Cocoonning: Adolescents and Adults in contact with infants

It is recommended that all adolescents and adults who have or who anticipate having close contact with an infant younger than 12 months (eg, siblings, parents, grandparents, child care providers, and health care providers) who previously have not received Tdap should receive a single dose of Tdap to protect against pertussis and reduce the likelihood of transmission. Ideally, these adolescents and adults should receive Tdap at least 2 weeks before they have close contact with the infant.
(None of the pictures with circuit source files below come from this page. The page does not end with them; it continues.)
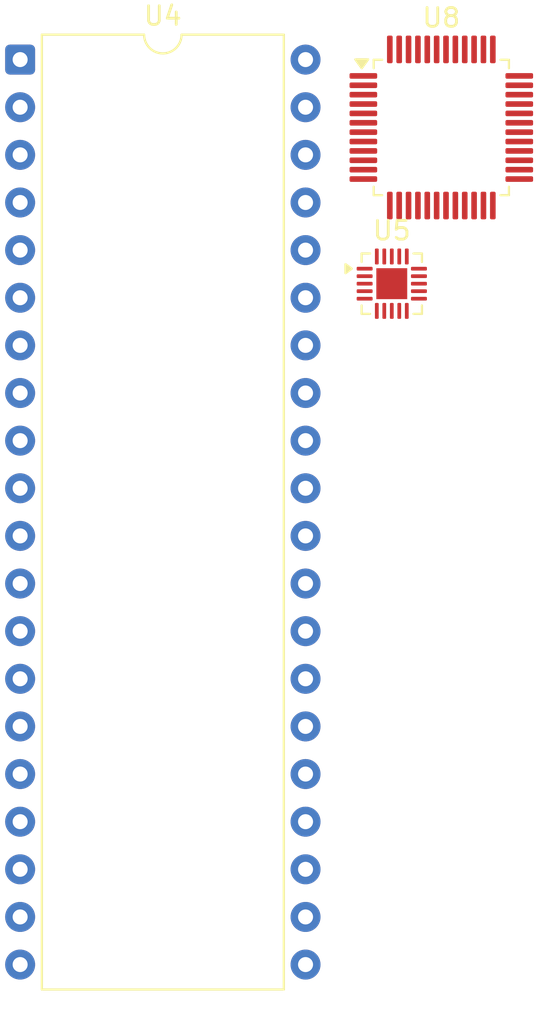
<source format=kicad_pcb>
(kicad_pcb
	(version 20241229)
	(generator "pcbnew")
	(generator_version "9.0")
	(general
		(thickness 1.6)
		(legacy_teardrops no)
	)
	(paper "A4")
	(layers
		(0 "F.Cu" signal)
		(2 "B.Cu" signal)
		(9 "F.Adhes" user "F.Adhesive")
		(11 "B.Adhes" user "B.Adhesive")
		(13 "F.Paste" user)
		(15 "B.Paste" user)
		(5 "F.SilkS" user "F.Silkscreen")
		(7 "B.SilkS" user "B.Silkscreen")
		(1 "F.Mask" user)
		(3 "B.Mask" user)
		(17 "Dwgs.User" user "User.Drawings")
		(19 "Cmts.User" user "User.Comments")
		(21 "Eco1.User" user "User.Eco1")
		(23 "Eco2.User" user "User.Eco2")
		(25 "Edge.Cuts" user)
		(27 "Margin" user)
		(31 "F.CrtYd" user "F.Courtyard")
		(29 "B.CrtYd" user "B.Courtyard")
		(35 "F.Fab" user)
		(33 "B.Fab" user)
		(39 "User.1" user)
		(41 "User.2" user)
		(43 "User.3" user)
		(45 "User.4" user)
	)
	(setup
		(pad_to_mask_clearance 0)
		(allow_soldermask_bridges_in_footprints no)
		(tenting front back)
		(pcbplotparams
			(layerselection 0x00000000_00000000_55555555_5755f5ff)
			(plot_on_all_layers_selection 0x00000000_00000000_00000000_00000000)
			(disableapertmacros no)
			(usegerberextensions no)
			(usegerberattributes yes)
			(usegerberadvancedattributes yes)
			(creategerberjobfile yes)
			(dashed_line_dash_ratio 12.000000)
			(dashed_line_gap_ratio 3.000000)
			(svgprecision 4)
			(plotframeref no)
			(mode 1)
			(useauxorigin no)
			(hpglpennumber 1)
			(hpglpenspeed 20)
			(hpglpendiameter 15.000000)
			(pdf_front_fp_property_popups yes)
			(pdf_back_fp_property_popups yes)
			(pdf_metadata yes)
			(pdf_single_document no)
			(dxfpolygonmode yes)
			(dxfimperialunits yes)
			(dxfusepcbnewfont yes)
			(psnegative no)
			(psa4output no)
			(plot_black_and_white yes)
			(sketchpadsonfab no)
			(plotpadnumbers no)
			(hidednponfab no)
			(sketchdnponfab yes)
			(crossoutdnponfab yes)
			(subtractmaskfromsilk no)
			(outputformat 1)
			(mirror no)
			(drillshape 1)
			(scaleselection 1)
			(outputdirectory "")
		)
	)
	(net 0 "")
	(net 1 "unconnected-(U4-D2-Pad8)")
	(net 2 "Net-(D1-K)")
	(net 3 "Net-(U4-GND)")
	(net 4 "unconnected-(U4-A7-Pad33)")
	(net 5 "unconnected-(U4-INTE-Pad16)")
	(net 6 "unconnected-(U4-A4-Pad30)")
	(net 7 "unconnected-(U4-A1-Pad26)")
	(net 8 "unconnected-(U4-A13-Pad38)")
	(net 9 "unconnected-(U4-A3-Pad29)")
	(net 10 "unconnected-(U4-~{WR}-Pad18)")
	(net 11 "unconnected-(U4-D3-Pad7)")
	(net 12 "unconnected-(U4-A5-Pad31)")
	(net 13 "unconnected-(U4-INT-Pad14)")
	(net 14 "unconnected-(U4-A9-Pad35)")
	(net 15 "unconnected-(U4-HOLD-Pad13)")
	(net 16 "unconnected-(U4-D4-Pad3)")
	(net 17 "unconnected-(U4-D0-Pad10)")
	(net 18 "unconnected-(U4-+5V-Pad20)")
	(net 19 "unconnected-(U4-A14-Pad39)")
	(net 20 "unconnected-(U4-A0-Pad25)")
	(net 21 "unconnected-(U4-A12-Pad37)")
	(net 22 "unconnected-(U4-A2-Pad27)")
	(net 23 "unconnected-(U4-D6-Pad5)")
	(net 24 "unconnected-(U4-+12V-Pad28)")
	(net 25 "unconnected-(U4-A10-Pad1)")
	(net 26 "unconnected-(U4-READY-Pad23)")
	(net 27 "unconnected-(U4-A15-Pad36)")
	(net 28 "unconnected-(U4-WAIT-Pad24)")
	(net 29 "unconnected-(U4-A8-Pad34)")
	(net 30 "unconnected-(U4-A6-Pad32)")
	(net 31 "Net-(U1-VCC)")
	(net 32 "unconnected-(U4-DBIN-Pad17)")
	(net 33 "unconnected-(U4-HLDA-Pad21)")
	(net 34 "unconnected-(U4-ϕ1-Pad22)")
	(net 35 "unconnected-(U4-ϕ2-Pad15)")
	(net 36 "unconnected-(U4-D5-Pad4)")
	(net 37 "unconnected-(U4-D7-Pad6)")
	(net 38 "Net-(U4--5V)")
	(net 39 "unconnected-(U4-A11-Pad40)")
	(net 40 "unconnected-(U4-D1-Pad9)")
	(net 41 "unconnected-(U5-NTC-Pad18)")
	(net 42 "unconnected-(U5-OSC-Pad19)")
	(net 43 "unconnected-(U5-LV0-Pad12)")
	(net 44 "unconnected-(U5-QII-Pad16)")
	(net 45 "unconnected-(U5-HV0N-Pad5)")
	(net 46 "unconnected-(U5-NC-Pad1)")
	(net 47 "unconnected-(U5-HV1-Pad3)")
	(net 48 "unconnected-(U5-LED0-Pad20)")
	(net 49 "unconnected-(U5-CC1-Pad10)")
	(net 50 "unconnected-(U5-UDP-Pad8)")
	(net 51 "unconnected-(U5-IS--Pad15)")
	(net 52 "unconnected-(U5-CC0-Pad11)")
	(net 53 "unconnected-(U5-HV0P-Pad4)")
	(net 54 "unconnected-(U5-LED1-Pad17)")
	(net 55 "unconnected-(U5-UDM-Pad9)")
	(net 56 "unconnected-(U5-IS+-Pad14)")
	(net 57 "unconnected-(U5-NC-Pad6)")
	(net 58 "unconnected-(U5-LV1-Pad13)")
	(net 59 "unconnected-(U8-RBIAS-Pad24)")
	(net 60 "unconnected-(U8-AN1{slash}LED_SPEED-Pad27)")
	(net 61 "Net-(D1-A)")
	(net 62 "unconnected-(U8-RD--Pad13)")
	(net 63 "unconnected-(U8-DGND-Pad36)")
	(net 64 "unconnected-(U8-~{RESET}-Pad29)")
	(net 65 "unconnected-(U8-RX_CLK-Pad38)")
	(net 66 "unconnected-(U8-RESERVED-Pad21)")
	(net 67 "Net-(U8-IOGND-Pad35)")
	(net 68 "Net-(D2-A)")
	(net 69 "unconnected-(U8-AN0{slash}LED_LINK-Pad28)")
	(net 70 "unconnected-(U8-TX_EN-Pad2)")
	(net 71 "unconnected-(U8-TD+-Pad17)")
	(net 72 "Net-(U8-AGND-Pad15)")
	(net 73 "unconnected-(U8-AVDD33-Pad22)")
	(net 74 "unconnected-(U8-MDIO-Pad30)")
	(net 75 "unconnected-(U8-MDC-Pad31)")
	(net 76 "Net-(D4-A)")
	(net 77 "unconnected-(U8-CRS{slash}CRS_DV{slash}LED_CFG-Pad40)")
	(net 78 "unconnected-(U8-RD+-Pad14)")
	(net 79 "unconnected-(U8-TX_CLK-Pad1)")
	(net 80 "unconnected-(U8-RESERVED-Pad20)")
	(net 81 "unconnected-(U8-PFBIN2-Pad37)")
	(net 82 "unconnected-(U8-25M_OUT-Pad25)")
	(net 83 "unconnected-(U8-RXD_3{slash}PHY_AD4-Pad46)")
	(net 84 "unconnected-(U8-PWR_DOWN{slash}INT-Pad7)")
	(net 85 "unconnected-(U8-X1-Pad34)")
	(net 86 "unconnected-(U8-RXD_2{slash}PHY_AD3-Pad45)")
	(net 87 "unconnected-(U8-PFBOUT-Pad23)")
	(net 88 "Net-(U8-IOVDD33-Pad32)")
	(net 89 "unconnected-(U8-PFBIN1-Pad18)")
	(net 90 "unconnected-(U8-COL{slash}PHY_AD0-Pad42)")
	(net 91 "Net-(D3-A)")
	(net 92 "unconnected-(U8-RX_DV{slash}MII_MODE-Pad39)")
	(net 93 "unconnected-(U8-RX_ER{slash}MDIX_EN-Pad41)")
	(net 94 "unconnected-(U8-TXD_1-Pad4)")
	(net 95 "unconnected-(U8-TXD_2-Pad5)")
	(net 96 "unconnected-(U8-TXD_3{slash}SNI_MODE-Pad6)")
	(net 97 "unconnected-(U8-AN_EN{slash}LED_ACT{slash}COL-Pad26)")
	(net 98 "unconnected-(U8-TD--Pad16)")
	(footprint "Package_DIP:DIP-40_W15.24mm" (layer "F.Cu") (at 143.26 74.24))
	(footprint "Package_QFP:LQFP-48_7x7mm_P0.5mm" (layer "F.Cu") (at 165.75 77.86))
	(footprint "Package_DFN_QFN:QFN-20-1EP_3x3mm_P0.4mm_EP1.65x1.65mm" (layer "F.Cu") (at 163.105 86.19))
	(embedded_fonts no)
)

</source>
  Current ACIP Vaccine Recommendations: Tdap/Td

Vaccine Safety: Tdap and DTap

CDC and the Food and Drug Administration (FDA) closely monitor the safety of diphtheria, tetanus, and pertussis vaccines. Problems detected with these vaccines will be reported to health officials, health care providers, and the public. Needed action will be taken to ensure the public’s health and safety.

DTaP

  • DTaP studies among VAERS reports found no health concerns related to the vaccine.
  • Several studies of DTaP vaccine safety have looked for neurologic problems or seizures after children were vaccinated, and found that there is no increased risk for these concerns. 
  • DTaP may cause mild injection site reactions.  However, severe reactions are unusual, and may be less frequent when the vaccine is injected into the leg than into the arm.  Reactions are not any more frequent when DTaP is combined with other vaccines.

Tdap

  • No serious adverse events have been attributed to Tdap. The most common adverse event is a local reaction, though low-grade fever and nonspecific systemic events are possible.
  • Individuals should not receive Tdap if they have had a severe allergic reaction to a vaccine component or following a prior dose of vaccine, or if they have experienced encephalopathy not due to another identifiable cause occurring within 7 days after vaccination.
  • Tdap safety studies among VAERS reports have found no safety concerns for the general population, for pregnant women or for adults over age 65.  
  • In the VSD, studies have found no association between Tdap vaccination and Guillain-Barre Syndrome or other neurologic disorders.  Other studies have found that there is no increased risk for other types of health problems, such as allergies, blood disorders, and chronic illnesses.
  • Although injection site reactions are not uncommon, studies have found a low rate of severe reactions.  These local reactions are unusual even when the vaccine is given at the same time as meningococcal conjugate vaccine, or when a person receives several doses of Tdap vaccine over a short time period.